Collected data:
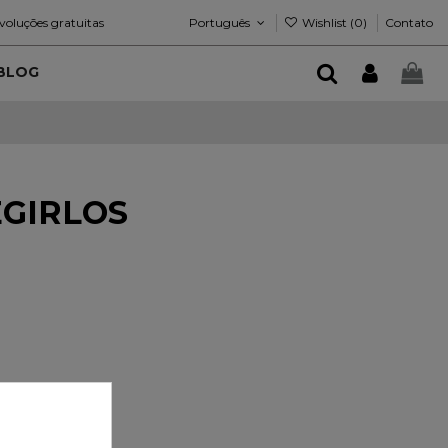
Português
Wishlist (
0
)
voluções gratuitas
Contato
BLOG
EGIRLOS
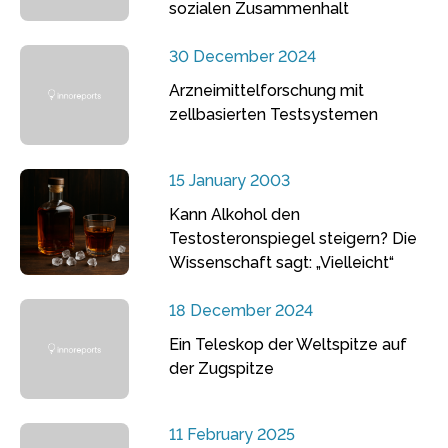
sozialen Zusammenhalt
30 December 2024
Arzneimittelforschung mit
zellbasierten Testsystemen
15 January 2003
Kann Alkohol den
Testosteronspiegel steigern? Die
Wissenschaft sagt: „Vielleicht“
18 December 2024
Ein Teleskop der Weltspitze auf
der Zugspitze
11 February 2025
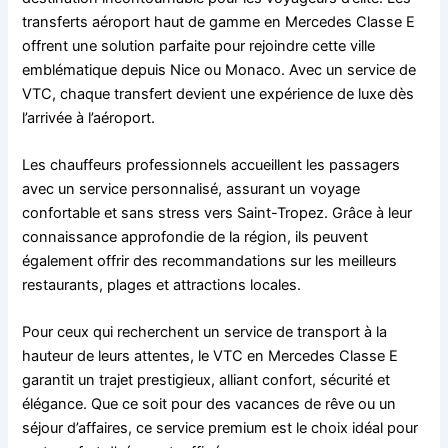
transferts aéroport haut de gamme en Mercedes Classe E
offrent une solution parfaite pour rejoindre cette ville
emblématique depuis Nice ou Monaco. Avec un service de
VTC, chaque transfert devient une expérience de luxe dès
l’arrivée à l’aéroport.
Les chauffeurs professionnels accueillent les passagers
avec un service personnalisé, assurant un voyage
confortable et sans stress vers Saint-Tropez. Grâce à leur
connaissance approfondie de la région, ils peuvent
également offrir des recommandations sur les meilleurs
restaurants, plages et attractions locales.
Pour ceux qui recherchent un service de transport à la
hauteur de leurs attentes, le VTC en Mercedes Classe E
garantit un trajet prestigieux, alliant confort, sécurité et
élégance. Que ce soit pour des vacances de rêve ou un
séjour d’affaires, ce service premium est le choix idéal pour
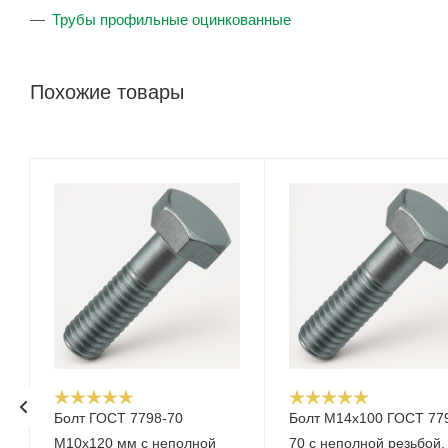
Трубы профильные оцинкованные
Похожие товары
Болт ГОСТ 7798-70
Болт М14x100 ГОСТ 77
М10х120 мм с неполной
70 с неполной резьбой,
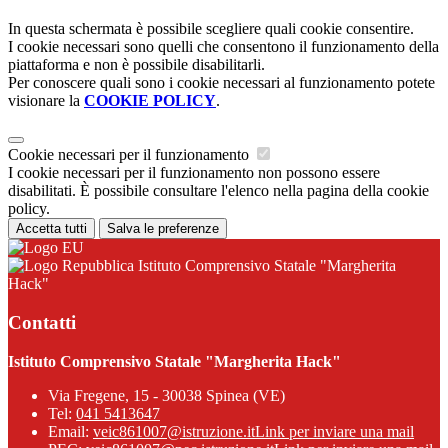
In questa schermata è possibile scegliere quali cookie consentire.
I cookie necessari sono quelli che consentono il funzionamento della
piattaforma e non è possibile disabilitarli.
Per conoscere quali sono i cookie necessari al funzionamento potete
visionare la
COOKIE POLICY
.
Cookie necessari per il funzionamento
I cookie necessari per il funzionamento non possono essere
disabilitati. È possibile consultare l'elenco nella pagina della cookie
policy.
Accetta tutti
Salva le preferenze
Istituto Comprensivo Statale "Margherita
Hack"
Contatti
Istituto Comprensivo Statale "Margherita Hack"
Via Fregene, 15 - 30038 Spinea (VE)
Tel:
041 5413647
Email:
veic861007@istruzione.it
Link per inviare una mail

__WHAT YOU HAVE TO DO__. Restate every line of the data above word for word, with the images removed.

__RESULT__.
Português
Wishlist (
0
)
voluções gratuitas
Contato
BLOG
EGIRLOS
sozialen Zusammenhalt
30 December 2024
Arzneimittelforschung mit
zellbasierten Testsystemen
15 January 2003
Kann Alkohol den
Testosteronspiegel steigern? Die
Wissenschaft sagt: „Vielleicht“
18 December 2024
Ein Teleskop der Weltspitze auf
der Zugspitze
11 February 2025
transferts aéroport haut de gamme en Mercedes Classe E
offrent une solution parfaite pour rejoindre cette ville
emblématique depuis Nice ou Monaco. Avec un service de
VTC, chaque transfert devient une expérience de luxe dès
l’arrivée à l’aéroport.
Les chauffeurs professionnels accueillent les passagers
avec un service personnalisé, assurant un voyage
confortable et sans stress vers Saint-Tropez. Grâce à leur
connaissance approfondie de la région, ils peuvent
également offrir des recommandations sur les meilleurs
restaurants, plages et attractions locales.
Pour ceux qui recherchent un service de transport à la
hauteur de leurs attentes, le VTC en Mercedes Classe E
garantit un trajet prestigieux, alliant confort, sécurité et
élégance. Que ce soit pour des vacances de rêve ou un
séjour d’affaires, ce service premium est le choix idéal pour
Трубы профильные оцинкованные
Похожие товары
Болт ГОСТ 7798-70
Болт М14x100 ГОСТ 77
М10х120 мм с неполной
70 с неполной резьбой,
In questa schermata è possibile scegliere quali cookie consentire.
I cookie necessari sono quelli che consentono il funzionamento della
piattaforma e non è possibile disabilitarli.
Per conoscere quali sono i cookie necessari al funzionamento potete
visionare la
COOKIE POLICY
.
Cookie necessari per il funzionamento
I cookie necessari per il funzionamento non possono essere
disabilitati. È possibile consultare l'elenco nella pagina della cookie
policy.
Accetta tutti
Salva le preferenze
Istituto Comprensivo Statale "Margherita
Hack"
Contatti
Istituto Comprensivo Statale "Margherita Hack"
Via Fregene, 15 - 30038 Spinea (VE)
Tel:
041 5413647
Email:
veic861007@istruzione.it
Link per inviare una mail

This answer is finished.